His organization is on full alert now, scrambling to explain itself to Coloradans.

The charges against her are ‘very serious, and we are taking this very seriously,’ said Davis.

A center-right advocacy group in Denver also sees the integrity lapse as no small thing.

‘Coloradans deserve better than someone who has been accused of fraud and theft running critical components of the state health care exchange,’ said Kelly Maher, executive director of Compass Colorado.

‘This is very serious. Coloradans have every right to be extremely concerned about these allegations.’

The embarrassing lapse in human-resources quality control is just the latest in a string of health insurance disappointments for the Obama administration.

Some state-level marketplaces, such as those in Washington, D.C. and California, have performed more or less as they were designed to. But others have been plagued with self-inflicted wounds as damaging as the one that made the Obama administration’s a national punchline.

Oregon’s website, for instance, has yet to function properly.

Now the federal government will likely have to question Connect for Health Colorado’s accounting, and the architecture of its data processing, since so many millions of dollars are at stake.

Federal contractors told MailOnline that the Department of Health and Human Services would likely have to commission an audit of the organization’s finances.
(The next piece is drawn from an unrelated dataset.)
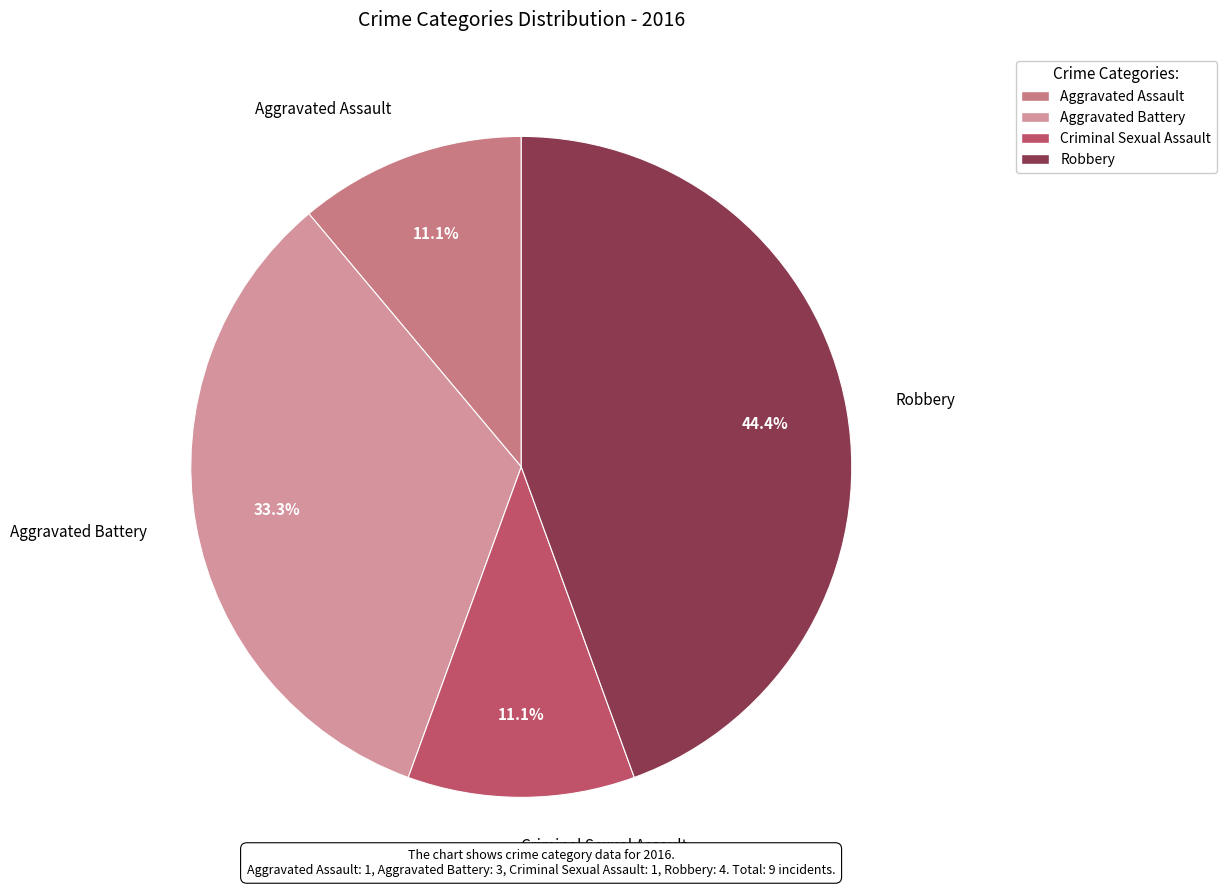

Is Criminal Sexual Assault the majority of the pie?

No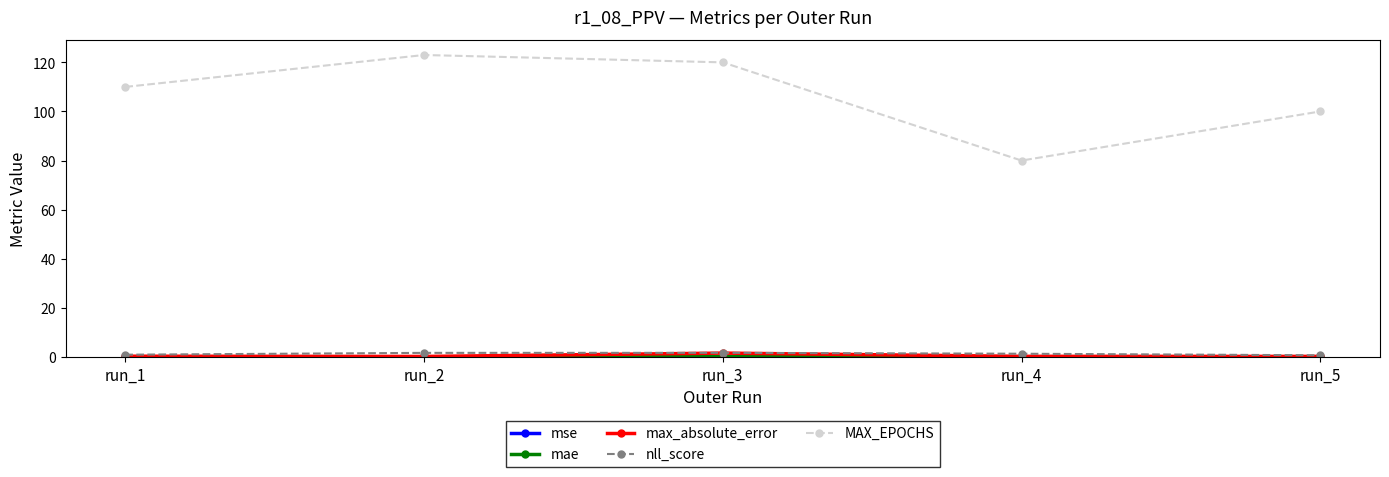

Between run_1 and run_5, which series saw the biggest shift?

MAX_EPOCHS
That could take a long time and leave in limbo the organization’s ability to interface with federal government agencies including the Centers for Medicare and Medicaid Services.

Political analyst Floyd Ciruli told the Post that the entire episode ‘simply contributes to the fact that the overall implementation of health-insurance reform has been troubled by an endless series of embarrassments.’

McClure’s federal indictment, published online by the Billings Gazette, alleges that between 2008 and 2010 she put ‘significant sums’ of money in her own pocket for consulting services that she was ineligible to bill for, since her executive director position was already a full-time job.

She also steered money to family and friends for nonexistent work, federal prosecutors say, bought herself a personal laptop computer with federal funds, and cut herself an unauthorized check for $21,000 from the housing agency.

Perhaps more original was McClure’s alleged scheme to charge home buyers $750 for a nonexistent warranty, and $1,000 for renting tools that the federal government’s grant provided.

She steered that money, the government says, into a separate bank account over which she had more complete control.

McClure’s name is still listed as a staffer on Connect for Health Colorado’s website. She did not respond for requests for comment.